Data can move beyond being fuel for business decisions or market positioning to being a market in and of itself. Intelligence, insight, ideas – all of these things in token form can now be considered an asset with an inherent market value that can stand alone. And these ideas can be managed, and will have a market, just like any traditional asset.

Beyond identity management

Consider identity, and the privacy around an individual’s or corporate’s or asset’s identity. Identity is fundamental to being part of the financial system. It is dynamic and contextual, and now – under GDPR – is so considered to be some of the most critical and crucial data that it has its own special regulatory protection. Divulging personal identifiable information without permission comes at an onerously costly price. Yet identity isn’t a tangible thing – it is a concept, a principle, an idea. The privacy that surrounds identity is even more valuable, and yet it is just as esoteric as identity. These concepts have value, monetary value at that, and both of these concepts already exist as tokens.

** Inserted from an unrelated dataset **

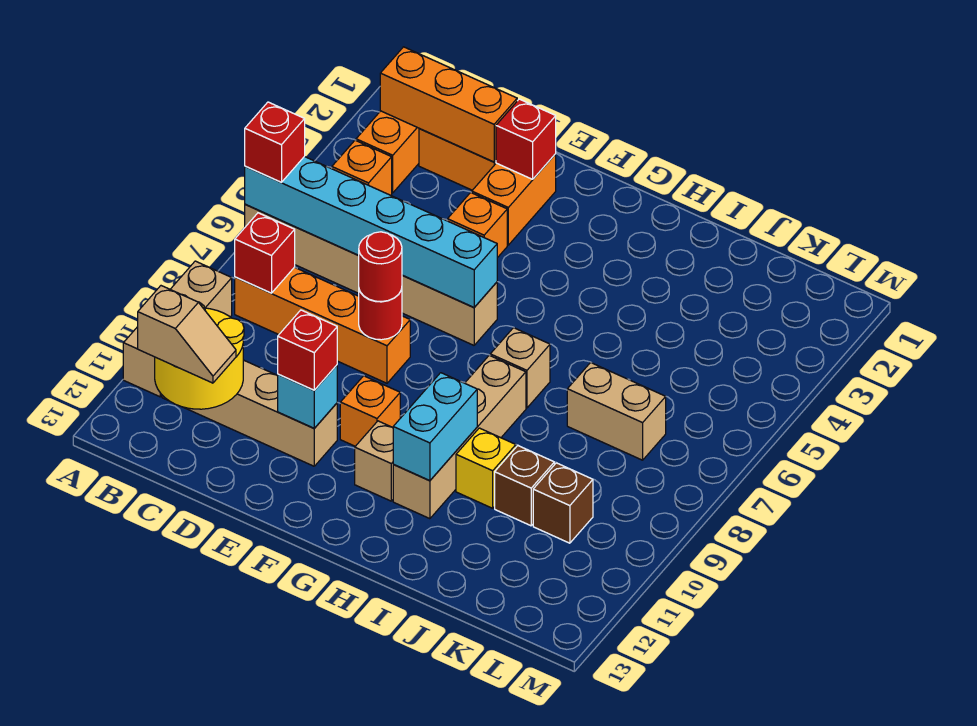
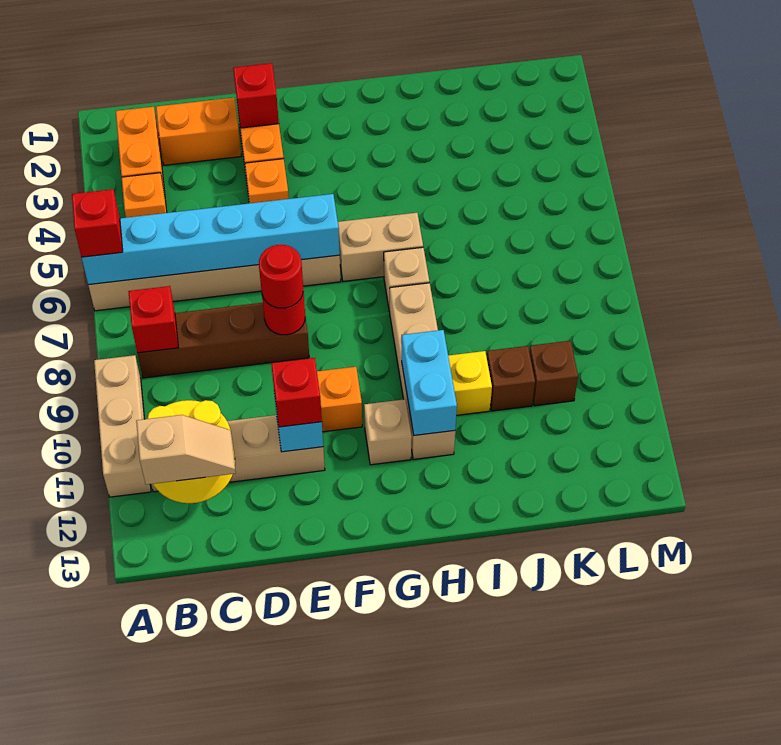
orange 1x3 brick [380,47,517,162] -> none
orange 1x4 brick [235,267,410,383] -> brown 1x4 brick [137,303,309,378]
tan 1x2 brick [567,362,666,460] -> tan 1x2 brick moved to [338,213,423,281]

And markets exist in which these concepts are traded: for access and permission to other goods and services. Currently, we do not manage these assets in a way that reflects their market value; yet we could and should.

Video gaming, may not seem relevant to asset management – unless it’s a video gaming company’s stock listing. But it gives us a model to consider as a template for creating new assets. Identity in video games is linked to powers, abilities, additional weapons, and power structures inside the game. These games are not siloed to individual players, but are expansive networksof thousands or millions of players linked together around the world. Identities, and their characteristics that have value, are often traded across these networks for other powers, tools, permissions, and team access. Identity in gaming is a market unto itself, one that is conceptual not temporal. And these identity assets are managed, traded, and speculated upon just like any other traditional financial asset in the gaming market.

Tokens give value to data and concept

Tokens permit these conceptual markets to exist in the larger financial world. They let those markets generate, trade, and leverage value. Tokens enable a myriad of data-centric or data-based concepts to be securitised. Tokens allow us to move beyond a 3-dimensional tangible marketplace, letting us package, price, and exchange in new dimensions.

For asset management, this means an opportunity to build new secondary asset classes of things we can only imagine (literally). Tokens facilitate a hyper fragmentation of markets, where even a market of two actors can securitise an idea and trade on its value. Even the distribution patterns on those traded tokenised ideas have value, and the insights on how a concept goes viral – and which markets it goes viral in – have value that can be securitised, How ideas travel, where they become embedded, who buys (literally) into the idea: all of these insights can be tokenised as well. Insight markets will become an asset class. This new business model replicates itself easily, and begs for a proliferation of secondary asset classes to satisfy the demand for data. Data is an asset, and tokens allow it to move across markets.

The vision of the future of asset management will be just that: made of visions, dreams, ideas, and thoughts.

What can be conceived can be tokenised, and what can be tokenised can be securitised. What can be securitised can be traded.

It all has a value in a market, and that market can be managed. The future of asset management is the stuff of which dreams are made. Literally.